**INPUT RECORDS**
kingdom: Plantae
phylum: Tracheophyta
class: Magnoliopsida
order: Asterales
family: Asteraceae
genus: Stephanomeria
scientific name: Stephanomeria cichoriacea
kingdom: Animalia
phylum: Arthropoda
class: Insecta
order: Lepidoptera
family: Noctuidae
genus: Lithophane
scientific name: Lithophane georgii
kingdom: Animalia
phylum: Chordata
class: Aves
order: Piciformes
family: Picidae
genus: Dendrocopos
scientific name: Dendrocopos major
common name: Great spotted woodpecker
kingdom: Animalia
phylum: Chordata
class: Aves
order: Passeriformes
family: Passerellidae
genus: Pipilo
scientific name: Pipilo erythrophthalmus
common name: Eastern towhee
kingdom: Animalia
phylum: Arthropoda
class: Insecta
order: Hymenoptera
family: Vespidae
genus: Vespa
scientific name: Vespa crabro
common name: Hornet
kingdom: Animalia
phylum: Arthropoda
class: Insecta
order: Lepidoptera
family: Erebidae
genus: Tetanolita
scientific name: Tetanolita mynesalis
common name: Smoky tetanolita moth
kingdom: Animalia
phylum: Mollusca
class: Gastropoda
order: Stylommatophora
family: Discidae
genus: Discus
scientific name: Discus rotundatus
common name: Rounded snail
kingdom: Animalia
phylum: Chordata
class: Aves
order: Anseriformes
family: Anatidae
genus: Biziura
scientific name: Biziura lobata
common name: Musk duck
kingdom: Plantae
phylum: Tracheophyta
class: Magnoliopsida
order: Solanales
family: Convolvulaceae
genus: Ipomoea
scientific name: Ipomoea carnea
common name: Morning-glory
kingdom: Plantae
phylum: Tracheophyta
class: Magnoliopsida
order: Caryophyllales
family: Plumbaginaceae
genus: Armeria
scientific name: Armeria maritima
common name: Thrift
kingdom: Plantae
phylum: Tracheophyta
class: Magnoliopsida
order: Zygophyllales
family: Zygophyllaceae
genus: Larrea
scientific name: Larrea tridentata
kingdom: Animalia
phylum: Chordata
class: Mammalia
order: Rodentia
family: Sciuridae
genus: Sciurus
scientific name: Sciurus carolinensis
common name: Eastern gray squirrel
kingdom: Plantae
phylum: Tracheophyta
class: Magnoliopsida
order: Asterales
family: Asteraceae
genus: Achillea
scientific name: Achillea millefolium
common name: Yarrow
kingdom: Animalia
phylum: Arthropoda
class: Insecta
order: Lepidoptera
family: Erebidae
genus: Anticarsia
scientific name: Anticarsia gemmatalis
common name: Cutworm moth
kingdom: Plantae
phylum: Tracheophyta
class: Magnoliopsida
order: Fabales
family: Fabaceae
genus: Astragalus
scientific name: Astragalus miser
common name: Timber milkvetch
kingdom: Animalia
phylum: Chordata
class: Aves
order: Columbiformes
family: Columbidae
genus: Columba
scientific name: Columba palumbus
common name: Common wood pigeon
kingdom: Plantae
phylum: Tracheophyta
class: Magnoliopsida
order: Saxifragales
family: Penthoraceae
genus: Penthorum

**DIRECTIVE**
Please return every line from the items above, word for word and in the same order.

**FULL OUTPUT**
kingdom: Plantae
phylum: Tracheophyta
class: Magnoliopsida
order: Asterales
family: Asteraceae
genus: Stephanomeria
scientific name: Stephanomeria cichoriacea
kingdom: Animalia
phylum: Arthropoda
class: Insecta
order: Lepidoptera
family: Noctuidae
genus: Lithophane
scientific name: Lithophane georgii
kingdom: Animalia
phylum: Chordata
class: Aves
order: Piciformes
family: Picidae
genus: Dendrocopos
scientific name: Dendrocopos major
common name: Great spotted woodpecker
kingdom: Animalia
phylum: Chordata
class: Aves
order: Passeriformes
family: Passerellidae
genus: Pipilo
scientific name: Pipilo erythrophthalmus
common name: Eastern towhee
kingdom: Animalia
phylum: Arthropoda
class: Insecta
order: Hymenoptera
family: Vespidae
genus: Vespa
scientific name: Vespa crabro
common name: Hornet
kingdom: Animalia
phylum: Arthropoda
class: Insecta
order: Lepidoptera
family: Erebidae
genus: Tetanolita
scientific name: Tetanolita mynesalis
common name: Smoky tetanolita moth
kingdom: Animalia
phylum: Mollusca
class: Gastropoda
order: Stylommatophora
family: Discidae
genus: Discus
scientific name: Discus rotundatus
common name: Rounded snail
kingdom: Animalia
phylum: Chordata
class: Aves
order: Anseriformes
family: Anatidae
genus: Biziura
scientific name: Biziura lobata
common name: Musk duck
kingdom: Plantae
phylum: Tracheophyta
class: Magnoliopsida
order: Solanales
family: Convolvulaceae
genus: Ipomoea
scientific name: Ipomoea carnea
common name: Morning-glory
kingdom: Plantae
phylum: Tracheophyta
class: Magnoliopsida
order: Caryophyllales
family: Plumbaginaceae
genus: Armeria
scientific name: Armeria maritima
common name: Thrift
kingdom: Plantae
phylum: Tracheophyta
class: Magnoliopsida
order: Zygophyllales
family: Zygophyllaceae
genus: Larrea
scientific name: Larrea tridentata
kingdom: Animalia
phylum: Chordata
class: Mammalia
order: Rodentia
family: Sciuridae
genus: Sciurus
scientific name: Sciurus carolinensis
common name: Eastern gray squirrel
kingdom: Plantae
phylum: Tracheophyta
class: Magnoliopsida
order: Asterales
family: Asteraceae
genus: Achillea
scientific name: Achillea millefolium
common name: Yarrow
kingdom: Animalia
phylum: Arthropoda
class: Insecta
order: Lepidoptera
family: Erebidae
genus: Anticarsia
scientific name: Anticarsia gemmatalis
common name: Cutworm moth
kingdom: Plantae
phylum: Tracheophyta
class: Magnoliopsida
order: Fabales
family: Fabaceae
genus: Astragalus
scientific name: Astragalus miser
common name: Timber milkvetch
kingdom: Animalia
phylum: Chordata
class: Aves
order: Columbiformes
family: Columbidae
genus: Columba
scientific name: Columba palumbus
common name: Common wood pigeon
kingdom: Plantae
phylum: Tracheophyta
class: Magnoliopsida
order: Saxifragales
family: Penthoraceae
genus: Penthorum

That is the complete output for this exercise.